The Code's substantive limitations on the range of grounds for dismissal, together with its mandated procedural safeguards, are to be recognized as emoluments of tenured
[ 501 Pa. Page 549]
professional status. No such limitations or procedures have been prescribed by the Code in the case of other classes of employees subject to dismissal. Significantly, Article IV of the Agreement, entitled "Right of Professional Employees," explicitly provides that "[n]othing contained [t]herein shall supersede the School laws of Pennsylvania." In drafting Article IV, the parties must have been aware of the significant statutory rights afforded tenured professional employees by the Code. Thus it is proper to interpret that language in Article IV as intentionally incorporating the Code provisions concerning dismissal into the Agreement. We conclude, therefore, that the parties to the Agreement contemplated that dismissal of tenured professional employees would be governed by the applicable provisions of the Code, not the grievance procedure of the Agreement.
[ 501 Pa. Page 550]
To hold otherwise would require the conclusion that the parties did, in fact, intend the Agreement to supersede the Code. Such an interpretation is untenable. Were dismissal subject to the grievance procedure, the Agreement's "just cause" standard would supplant the limited statutory grounds for dismissal. Likewise the Code's mandatory dismissal procedures would be discarded in favor of arbitration. These results would conflict with the express language of the Agreement itself. More importantly, as we indicated above, that construction would render the Agreement inconsistent with and in violation of the Code.

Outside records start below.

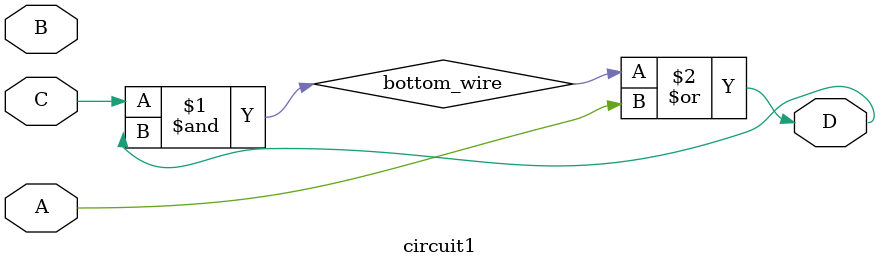
<source format=v>
module circuit1 (A, B, C, D);
  output D;
  input A, B, C;
  wire bottom_wire;

  and G_bottom(bottom_wire, C, D);
  or G_top(D, bottom_wire, A); 
endmodule

</source>
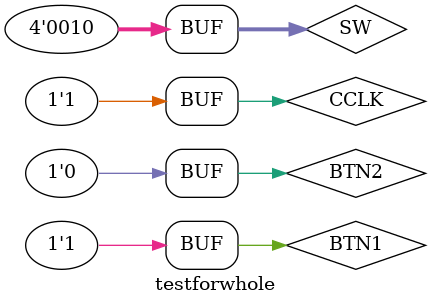
<source format=v>
`timescale 1ns / 1ps


module testforwhole;

	// Inputs
	reg CCLK;
	reg BTN2;
	reg BTN1;
	reg BTN3;
	reg [3:0] SW;

	// Outputs
	wire LCDRS;
	wire LCDRW;
	wire LCDE;
	wire [3:0] LCDDAT;
	wire [7:0] LED;
	wire [31:0] disp_num;
   wire [31:0] PC,AAdat,BBdat,Result;
	wire [2:0]ALUoper;
	wire JUMP_ID_EX,BEQ_EX_MEM,BNE_EX_MEM,ZERO_EX_MEM;
	// Instantiate the Unit Under Test (UUT)
	top uut (
		.CCLK(CCLK), 
		.BTN1(BTN1),
		.BTN2(BTN2), 
		.BTN3(BTN3),
		.SW(SW), 
		.LCDRS(LCDRS), 
		.LCDRW(LCDRW), 
		.LCDE(LCDE), 
		.LCDDAT(LCDDAT), 
		.LED(LED),
		.disp_num(disp_num),
		.PC(PC),
		.AAdat(AAdat),
		.BBdat(BBdat),
		.Result(Result),
		.ALUoper(ALUoper),
		.JUMP_ID_EX(JUMP_ID_EX),
		.BEQ_EX_MEM(BEQ_EX_MEM),
		.BNE_EX_MEM(BNE_EX_MEM),
		.ZERO_EX_MEM(ZERO_EX_MEM)
	);

	initial begin
		// Initialize Inputs
		CCLK = 0;
		BTN2 = 0;
		BTN1 = 0;
		SW = 4'b1011;
		
		
		// Wait 100 ns for global reset to finish
		#100;
		SW = 4'b0000; //addi  $s0, $zero, 5
		BTN1=1;
      BTN2=1;
		#10;
		BTN2=0;
		#100;
		BTN2=1; 
		#10;
		BTN2=0;
		#100; 
		BTN2=1;
		#10;
		BTN2=0;
		#100;
		BTN2=1;
		#10;
		BTN2=0;
		#100;		
		SW = 4'b0001; //andi  $s1, $zero, 0
		BTN1=1;
      BTN2=1;
		#10;
		BTN2=0;
		#100;
		BTN2=1; //ori   $s1, $s1, 3
		#10;
		BTN2=0;
		#100; 
		BTN2=1;
		#10;
		BTN2=0;
		#100;
		BTN2=1;
		#10;
		BTN2=0;
		#100;
		SW = 4'b0010;
		BTN1=1;
		BTN2=1;//add   $s2, $s0, $s1
		#10;
		BTN2=0;
		#100;
		   BTN2=1;
		#10;
		BTN2=0;
		#100;
		   BTN2=1;
		#10;
		BTN2=0;
		#100;
		SW = 4'b0011;
		BTN1=1;
		BTN2=1;//sub   $s3, $s0, $s1
		#10;
		BTN2=0;
		#100;
		SW = 4'b0100;
		BTN1=1;
		BTN2=1;//and   $s4, $s0, $s1 
		#10;
		BTN2=0;
		#100;
		SW = 4'b0101;
		BTN1=1;
		BTN2=1;//or    $s5, $s0, $s1 
		#10;
		BTN2=0;
		#100;
		SW = 4'b0000;
		BTN1=1;
		BTN2=1;//srl   $s0, $s0, 2 
		#10;
		BTN2=0;
		#100;
		SW = 4'b0000;
		BTN1=1;
		BTN2=1;//sll   $s0, $s0, 31 
		#10;
		BTN2=0;
		#100;
		SW = 4'b0000;
		BTN1=1;
		BTN2=1;//sra   $s0, $s0, 31 
		#10;
		BTN2=0;
		#100;
		SW = 4'b0010;
		BTN1=1;
		BTN2=1;//sw    $s2, 0($zero)
		#10;
		BTN2=0;
		#100;
		SW = 4'b0011;
		BTN1=1;
		BTN2=1;//lw    $s3, 0($zero)
		#10;
		BTN2=0;
		#100;
		SW = 4'b0010;
		BTN1=1;
		BTN2=1;//subi  $s2, $s2, 1  
		#10;
		BTN2=0;
		#100;
		SW = 4'b0010;
		BTN1=1;
		BTN2=1;//jump:beq   $s2, $s3, 2 
		#10;
		BTN2=0;
		#100;
		SW = 4'b0010;
		BTN1=1;
		BTN2=1;//addi  $s2, $s2, 1
		#10;
		BTN2=0;
		#100;
		SW = 4'b0010;
		BTN1=1;
		BTN2=1;//j     jump
		#10;
		BTN2=0;
		#100;
		SW = 4'b0010;
		BTN1=1;
		BTN2=1;//bne   $s2, $s3, 2 
		#10;
		BTN2=0;
		#100;
		SW = 4'b0010;
		BTN1=1;
		BTN2=1;//subi  $s2, $s3, 1 
		#10;
		BTN2=0;
		#100;
		SW = 4'b0010;
		BTN1=1;
		BTN2=1;//addi  $s2, $s2, 1 
		#10;
		BTN2=0;
		#100;
		BTN2=1;
		#10;
		BTN2=0;
		#100;
		BTN2=1;
		#10;
		BTN2=0;
		#100;
		BTN2=1;
		#10;
		BTN2=0;
		#100;
		BTN2=1;
		#10;
		BTN2=0;
		#100;
		BTN2=1;
		#10;
		BTN2=0;
		#100;
		BTN2=1;
		#10;
		BTN2=0;
		#100;
		BTN2=1;
		#10;
		BTN2=0;
		#100;
		BTN2=1;
		#10;
		BTN2=0;
		#100;
		BTN2=1;
		#10;
		BTN2=0;
		#100;
		BTN2=1;
		#10;
		BTN2=0;
		#100;
		BTN2=1;
		#10;
		BTN2=0;
		#100;
		BTN2=1;
		#10;
		BTN2=0;
		#100;
		BTN2=1;
		#10;
		BTN2=0;
		#100;
	
	end
         always 
	begin
	#1;
	CCLK=0;
	#1;
	CCLK=1;
	end
endmodule


</source>
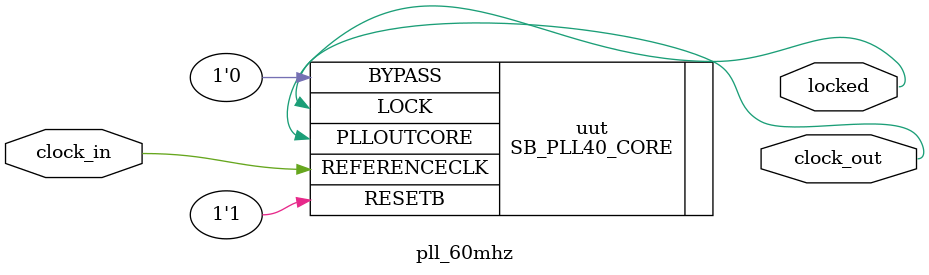
<source format=v>
/**
 * PLL configuration
 *
 * This Verilog module was generated automatically
 * using the icepll tool from the IceStorm project.
 * Use at your own risk.
 *
 * Given input frequency:        12.000 MHz
 * Requested output frequency:   60.000 MHz
 * Achieved output frequency:    60.000 MHz
 */

module pll_60mhz(
	input  clock_in,
	output clock_out,
	output locked
	);

SB_PLL40_CORE #(
		.FEEDBACK_PATH("SIMPLE"),
		.DIVR(4'b0000),		// DIVR =  0
		.DIVF(7'b1001111),	// DIVF = 79
		.DIVQ(3'b100),		// DIVQ =  4
		.FILTER_RANGE(3'b001)	// FILTER_RANGE = 1
	) uut (
		.LOCK(locked),
		.RESETB(1'b1),
		.BYPASS(1'b0),
		.REFERENCECLK(clock_in),
		.PLLOUTCORE(clock_out)
		);

endmodule

</source>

In such case the arbitration provisions of the Agreement would be unenforceable, pursuant to section 703 of PERA, 43 P.S. § 1101.703, as to dismissals of professional employees.*fn11 See Milberry v. Board of Education of School District of Philadelphia, supra; Pennsylvania Labor Relations Board v. State College Area Page 550} School District, 461 Pa. 494, 337 A.2d 262 (1975). We will not render an interpretation of an agreement which is violative of existing law. See Block v. Mylish, 351 Pa. 611, 41 A.2d 731 (1945); Rau v. Wilkes-Barre and Eastern R.R. Co., 311 Pa. 510, 167 A. 230 (1933); State Line and Sullivan R.R. Co. v. Lehigh Valley R.R. Co., 277 Pa. 227, 120 A. 829 (1923).
In light of the above discussion we must conclude that the Board's dismissal of Mr. Hess was not an arbitrable action under the terms of the Agreement. Accordingly, the dismissal by the Board, which was not appealed, must be sustained.
The Order of the Commonwealth Court is affirmed.